▶ Document section:
★ ★ ★ ★

Payasam is the great milk pudding of South India — a slow-simmered dish of rice, vermicelli, semolina or yellow split mung dal cooked in milk or coconut milk and sweetened with jaggery or sugar. Cardamom, ghee-fried cashews and golden raisins are stirred in at the close. It is the canonical sweet of Kerala feasts, Tamil festival meals, and Karnataka weddings, and is the southern cousin of the North Indian kheer.

i. Origin & history

Payasam is one of the oldest documented sweets in the Indian subcontinent. The word descends from Sanskrit pāyasa, meaning "of milk", and recipes for milk puddings cooked with rice or grains appear in ancient Tamil and Sanskrit texts. It is the canonical naivedyam — temple offering — across South India, particularly at the great festival meals of Onam in Kerala, Pongal in Tamil Nadu, and the temple feasts of Karnataka. To serve a sadhya — the elaborate banana-leaf feast — without at least one payasam at the close would be unthinkable.

There is no single payasam. Each region and household has its preferred forms. Paal payasam (Kerala, Tamil Nadu) is made with rice slow-cooked in milk until it deepens to pink. Ada pradhaman uses thin rice-flour flakes and coconut milk with palm jaggery. Semiya payasam uses vermicelli for a quick, weeknight version. Paruppu payasam uses moong dal with jaggery and is particularly associated with Tamil ancestral rites. The unifying logic is the same: a starch, slowly thickened in dairy, sweetened, and perfumed with cardamom, ghee and dried fruit — a pattern that recurs through the wider Indian dessert canon.

ii. Ingredients

Makes 6 servings · scroll the side panel to adjust

  • 100 g vermicelli (semiya), or basmati rice — use either, not both
  • 1 litre full-fat milk
  • 200 ml thick coconut milk (optional, for a Kerala-style finish)
  • 120 g jaggery (gur), grated — or 100 g sugar
  • 3 tbsp ghee
  • 8 cashews, halved
  • 2 tbsp golden raisins
  • 6 green cardamom pods, lightly crushed
  • 1 pinch salt
  • 1 pinch saffron threads, steeped in 1 tbsp warm milk (optional)

iii. Method

  1. Heat 2 tbsp of the ghee in a small pan and fry the cashews until pale gold; lift out. Add the raisins to the same ghee and fry briefly until they plump and burst. Set both aside.
  2. In the same pan, add the remaining ghee and the vermicelli (broken into 3 cm lengths). Toast over a low flame, stirring, until evenly golden and fragrant — about 3 minutes. This step is what gives semiya payasam its nutty depth.
  3. Pour in the milk, add the cardamom pods and a pinch of salt, and bring to a gentle simmer. Cook on low, stirring often so the milk does not catch, for 12–15 minutes — the vermicelli should be tender and the milk reduced by about a third.

★ ★ ★ ★

▶ Exercises to complete:
**1.** In the payasam text, what does the Sanskrit word pāyasa mean?
**2.** Check each statement against the payasam text. Mark it yes or no, and quote the words that decide it.
(a) Ada pradhaman is made with vermicelli and cow's milk.
(b) The vermicelli is toasted for about 3 minutes.
(c) Paruppu payasam is associated with Tamil ancestral rites.
**3.** Write the next part of the payasam recipe, picking up after its last sentence.

★ ★ ★ ★

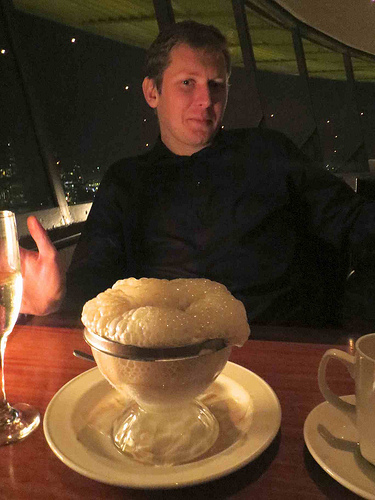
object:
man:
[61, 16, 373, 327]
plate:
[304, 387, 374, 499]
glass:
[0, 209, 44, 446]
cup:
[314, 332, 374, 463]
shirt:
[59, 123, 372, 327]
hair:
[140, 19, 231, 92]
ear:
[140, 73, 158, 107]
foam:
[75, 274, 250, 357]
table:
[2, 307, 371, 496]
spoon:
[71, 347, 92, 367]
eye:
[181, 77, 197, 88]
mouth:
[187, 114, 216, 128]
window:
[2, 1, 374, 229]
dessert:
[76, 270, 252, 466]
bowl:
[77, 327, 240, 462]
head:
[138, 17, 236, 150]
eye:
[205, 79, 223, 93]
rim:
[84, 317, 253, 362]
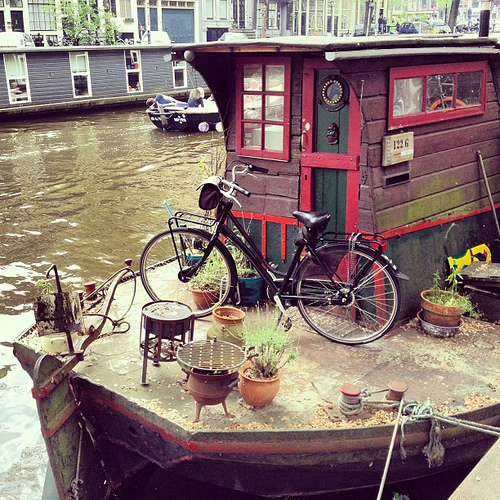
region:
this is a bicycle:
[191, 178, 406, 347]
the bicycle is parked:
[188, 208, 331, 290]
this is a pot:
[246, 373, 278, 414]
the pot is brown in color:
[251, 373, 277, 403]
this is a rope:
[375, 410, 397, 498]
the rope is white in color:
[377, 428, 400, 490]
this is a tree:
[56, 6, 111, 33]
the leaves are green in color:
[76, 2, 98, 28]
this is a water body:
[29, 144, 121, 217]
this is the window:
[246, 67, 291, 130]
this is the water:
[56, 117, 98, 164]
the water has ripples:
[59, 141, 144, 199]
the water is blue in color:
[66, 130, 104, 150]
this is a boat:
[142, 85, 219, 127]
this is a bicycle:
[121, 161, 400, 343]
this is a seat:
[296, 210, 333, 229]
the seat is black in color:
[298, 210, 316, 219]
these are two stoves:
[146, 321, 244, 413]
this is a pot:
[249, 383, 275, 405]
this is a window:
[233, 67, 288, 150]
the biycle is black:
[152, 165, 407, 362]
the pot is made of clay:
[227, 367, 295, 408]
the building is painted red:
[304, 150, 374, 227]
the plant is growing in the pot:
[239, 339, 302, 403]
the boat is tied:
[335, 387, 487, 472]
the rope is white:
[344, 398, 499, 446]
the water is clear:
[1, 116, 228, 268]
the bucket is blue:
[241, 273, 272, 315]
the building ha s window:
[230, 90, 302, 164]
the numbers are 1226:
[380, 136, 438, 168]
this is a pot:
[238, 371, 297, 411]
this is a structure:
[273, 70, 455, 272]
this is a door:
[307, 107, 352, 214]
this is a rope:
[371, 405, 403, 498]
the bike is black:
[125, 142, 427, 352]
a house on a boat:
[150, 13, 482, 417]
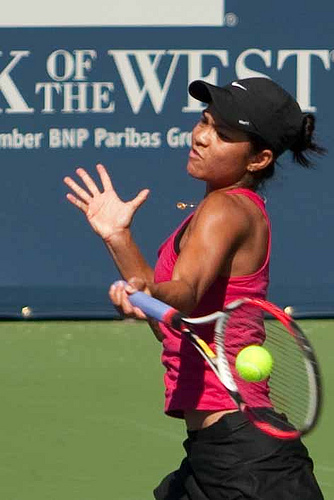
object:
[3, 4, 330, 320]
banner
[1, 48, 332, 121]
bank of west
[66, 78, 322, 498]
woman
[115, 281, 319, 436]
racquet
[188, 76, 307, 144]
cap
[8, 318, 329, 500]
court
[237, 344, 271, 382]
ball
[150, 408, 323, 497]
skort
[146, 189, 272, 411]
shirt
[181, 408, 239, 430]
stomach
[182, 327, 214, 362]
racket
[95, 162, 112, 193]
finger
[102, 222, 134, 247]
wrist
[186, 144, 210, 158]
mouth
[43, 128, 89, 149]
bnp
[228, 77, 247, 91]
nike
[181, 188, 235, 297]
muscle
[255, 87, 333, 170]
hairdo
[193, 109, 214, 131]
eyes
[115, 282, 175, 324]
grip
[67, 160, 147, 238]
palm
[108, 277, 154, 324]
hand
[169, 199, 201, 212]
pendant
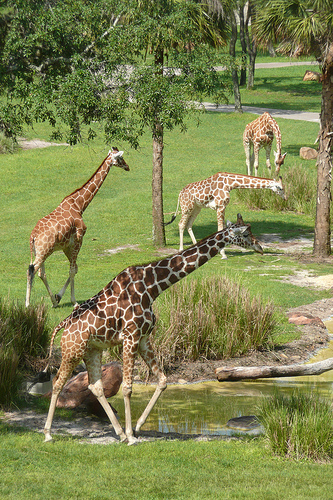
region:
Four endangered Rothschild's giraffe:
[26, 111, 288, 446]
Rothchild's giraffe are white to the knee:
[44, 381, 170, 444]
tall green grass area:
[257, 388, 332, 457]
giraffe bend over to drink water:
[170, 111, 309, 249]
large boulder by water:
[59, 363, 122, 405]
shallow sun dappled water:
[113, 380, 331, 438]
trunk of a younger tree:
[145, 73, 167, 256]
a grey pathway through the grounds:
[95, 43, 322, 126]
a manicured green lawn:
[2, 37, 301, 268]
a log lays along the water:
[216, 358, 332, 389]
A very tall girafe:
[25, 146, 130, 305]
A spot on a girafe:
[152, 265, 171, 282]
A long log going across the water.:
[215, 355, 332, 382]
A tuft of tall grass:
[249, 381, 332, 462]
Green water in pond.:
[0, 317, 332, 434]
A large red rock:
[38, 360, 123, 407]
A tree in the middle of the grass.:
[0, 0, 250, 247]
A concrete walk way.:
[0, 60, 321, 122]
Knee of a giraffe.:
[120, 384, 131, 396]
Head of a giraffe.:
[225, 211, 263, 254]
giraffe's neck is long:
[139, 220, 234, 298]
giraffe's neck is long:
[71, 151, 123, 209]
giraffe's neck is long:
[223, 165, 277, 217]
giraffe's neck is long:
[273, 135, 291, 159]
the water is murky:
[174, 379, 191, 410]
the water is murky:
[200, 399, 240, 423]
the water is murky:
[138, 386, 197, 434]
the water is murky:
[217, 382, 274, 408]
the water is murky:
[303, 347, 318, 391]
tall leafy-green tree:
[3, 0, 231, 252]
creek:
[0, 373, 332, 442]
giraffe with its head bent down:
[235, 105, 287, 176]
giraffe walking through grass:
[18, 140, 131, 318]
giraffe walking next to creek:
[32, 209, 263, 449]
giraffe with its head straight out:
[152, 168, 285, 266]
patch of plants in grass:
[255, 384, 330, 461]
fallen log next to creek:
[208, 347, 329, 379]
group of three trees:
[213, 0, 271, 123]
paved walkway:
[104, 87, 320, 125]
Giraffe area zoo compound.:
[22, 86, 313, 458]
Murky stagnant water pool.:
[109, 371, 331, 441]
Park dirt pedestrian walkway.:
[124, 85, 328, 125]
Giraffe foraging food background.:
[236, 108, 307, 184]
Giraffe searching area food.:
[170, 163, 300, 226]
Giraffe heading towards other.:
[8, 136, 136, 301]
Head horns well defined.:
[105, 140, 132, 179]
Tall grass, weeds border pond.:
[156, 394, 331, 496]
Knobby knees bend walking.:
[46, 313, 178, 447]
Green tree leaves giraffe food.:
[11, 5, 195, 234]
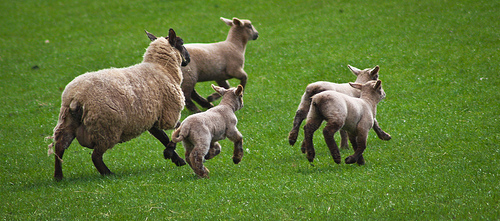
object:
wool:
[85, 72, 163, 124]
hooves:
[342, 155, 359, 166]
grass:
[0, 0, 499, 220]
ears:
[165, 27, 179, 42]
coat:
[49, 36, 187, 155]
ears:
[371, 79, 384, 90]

★ ★ ★ ★

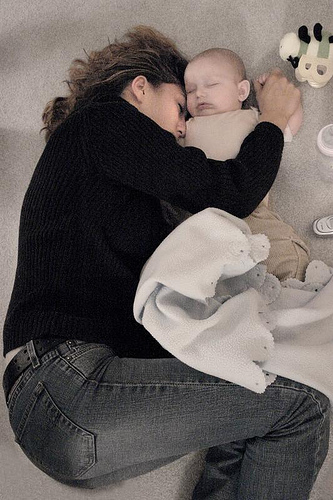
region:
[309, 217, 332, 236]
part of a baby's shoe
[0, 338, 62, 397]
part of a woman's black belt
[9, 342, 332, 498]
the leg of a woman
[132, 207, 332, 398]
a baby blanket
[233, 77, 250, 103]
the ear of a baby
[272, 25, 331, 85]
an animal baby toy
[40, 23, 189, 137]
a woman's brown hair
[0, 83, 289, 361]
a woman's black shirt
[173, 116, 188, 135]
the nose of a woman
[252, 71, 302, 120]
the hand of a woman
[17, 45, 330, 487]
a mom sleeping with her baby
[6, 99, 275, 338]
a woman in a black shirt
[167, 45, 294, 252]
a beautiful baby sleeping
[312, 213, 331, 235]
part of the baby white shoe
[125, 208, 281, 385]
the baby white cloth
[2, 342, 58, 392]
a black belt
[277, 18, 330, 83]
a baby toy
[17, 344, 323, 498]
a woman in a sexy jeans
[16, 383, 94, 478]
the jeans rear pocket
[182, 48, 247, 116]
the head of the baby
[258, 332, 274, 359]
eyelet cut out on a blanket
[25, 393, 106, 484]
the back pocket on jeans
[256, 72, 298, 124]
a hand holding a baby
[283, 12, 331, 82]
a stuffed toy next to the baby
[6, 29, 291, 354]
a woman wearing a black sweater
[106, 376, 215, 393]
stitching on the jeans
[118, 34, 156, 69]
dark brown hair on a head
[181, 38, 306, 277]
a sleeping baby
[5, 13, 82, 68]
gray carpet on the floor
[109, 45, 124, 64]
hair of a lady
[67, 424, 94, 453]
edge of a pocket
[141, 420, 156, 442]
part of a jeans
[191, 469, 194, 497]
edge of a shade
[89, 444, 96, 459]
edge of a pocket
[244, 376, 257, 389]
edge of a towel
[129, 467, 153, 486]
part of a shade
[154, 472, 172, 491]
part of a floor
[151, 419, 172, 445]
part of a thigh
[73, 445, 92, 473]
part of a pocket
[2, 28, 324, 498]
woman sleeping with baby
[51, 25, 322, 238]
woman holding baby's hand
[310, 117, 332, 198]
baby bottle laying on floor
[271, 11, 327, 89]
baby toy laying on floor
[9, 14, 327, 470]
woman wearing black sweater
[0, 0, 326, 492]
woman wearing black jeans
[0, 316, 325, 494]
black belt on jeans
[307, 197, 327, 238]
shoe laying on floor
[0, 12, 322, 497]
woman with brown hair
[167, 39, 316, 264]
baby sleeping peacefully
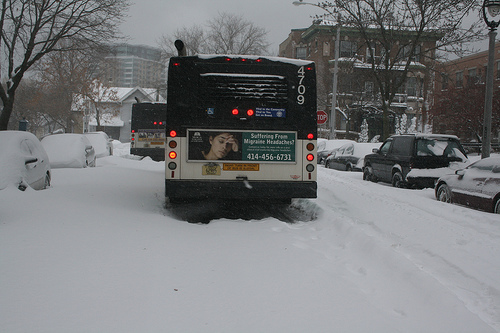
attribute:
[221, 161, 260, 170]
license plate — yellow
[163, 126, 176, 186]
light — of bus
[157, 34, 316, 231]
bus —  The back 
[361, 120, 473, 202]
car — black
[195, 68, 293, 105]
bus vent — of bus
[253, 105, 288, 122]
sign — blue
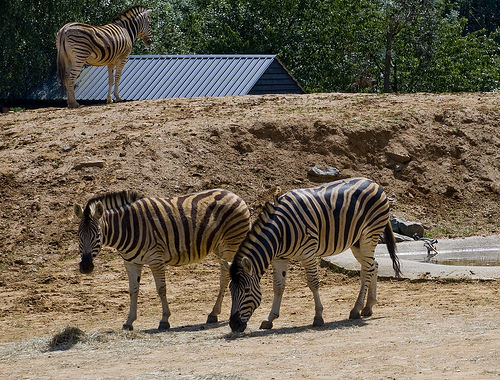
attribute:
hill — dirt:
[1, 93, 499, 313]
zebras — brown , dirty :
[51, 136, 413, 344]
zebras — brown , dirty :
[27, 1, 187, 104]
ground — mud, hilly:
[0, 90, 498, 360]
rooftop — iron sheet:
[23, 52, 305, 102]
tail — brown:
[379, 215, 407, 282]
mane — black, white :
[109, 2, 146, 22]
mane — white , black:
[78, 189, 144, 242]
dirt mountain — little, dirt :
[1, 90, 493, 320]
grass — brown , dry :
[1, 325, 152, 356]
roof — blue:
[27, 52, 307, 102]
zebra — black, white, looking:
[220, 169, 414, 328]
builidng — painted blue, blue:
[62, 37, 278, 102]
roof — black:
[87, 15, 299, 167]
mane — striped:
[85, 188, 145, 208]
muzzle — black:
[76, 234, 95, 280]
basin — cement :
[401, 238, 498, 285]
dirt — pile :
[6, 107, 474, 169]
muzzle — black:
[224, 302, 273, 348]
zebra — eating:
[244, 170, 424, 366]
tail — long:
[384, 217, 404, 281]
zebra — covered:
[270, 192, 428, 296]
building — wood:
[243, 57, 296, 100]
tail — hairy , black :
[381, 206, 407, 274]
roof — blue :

★ ★ ★ ★

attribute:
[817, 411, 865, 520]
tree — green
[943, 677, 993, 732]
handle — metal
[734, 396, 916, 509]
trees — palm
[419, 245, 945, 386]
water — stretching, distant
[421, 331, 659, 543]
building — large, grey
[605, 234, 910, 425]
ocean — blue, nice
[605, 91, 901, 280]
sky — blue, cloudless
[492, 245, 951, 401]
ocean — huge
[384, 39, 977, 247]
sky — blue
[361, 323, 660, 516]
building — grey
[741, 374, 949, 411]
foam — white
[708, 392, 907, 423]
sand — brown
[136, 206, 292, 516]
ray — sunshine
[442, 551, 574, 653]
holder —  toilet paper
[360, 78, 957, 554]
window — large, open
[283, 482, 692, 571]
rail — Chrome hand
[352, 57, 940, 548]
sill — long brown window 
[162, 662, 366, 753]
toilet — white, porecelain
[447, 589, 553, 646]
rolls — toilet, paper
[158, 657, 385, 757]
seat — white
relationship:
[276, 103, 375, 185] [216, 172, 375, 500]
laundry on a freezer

★ ★ ★ ★

▶ Answers to each task:
**1.** "Of milk".

**2.**
(a) No: "Ada pradhaman uses thin rice-flour flakes and coconut milk with palm jaggery."
(b) Yes: "until evenly golden and fragrant — about 3 minutes"
(c) Yes: "particularly associated with Tamil ancestral rites"

**3.**
  4. Remove from the heat. Stir in the jaggery (or sugar) until fully dissolved. If using both milk and jaggery, do not return to the boil after adding the jaggery — the acidity can split the milk. If you want a coconut finish, stir in the coconut milk at this stage.
  5. Stir through the saffron milk if using, then scatter the fried cashews and raisins (with their ghee) over the top. Serve warm in small cups, or chilled — both are traditional. The payasam thickens noticeably as it sits; loosen with a splash of warm milk if needed.

iv. Tips & common mistakes

  • Watch the jaggery step. Jaggery added to hot milk can curdle it. Take the pan off the heat and let it cool slightly before stirring the jaggery in.
  • Toast the vermicelli well. The colour of toasted vermicelli is the colour of the finished payasam; under-toasted gives a pale, less interesting result.
  • It thickens as it cools. What looks like the right texture in the pan will be a pudding when it cools. Leave it a touch looser than you think.
  • Cardamom is non-negotiable. Use whole pods, crushed lightly with the side of a knife; ground cardamom from a jar lacks the floral top note.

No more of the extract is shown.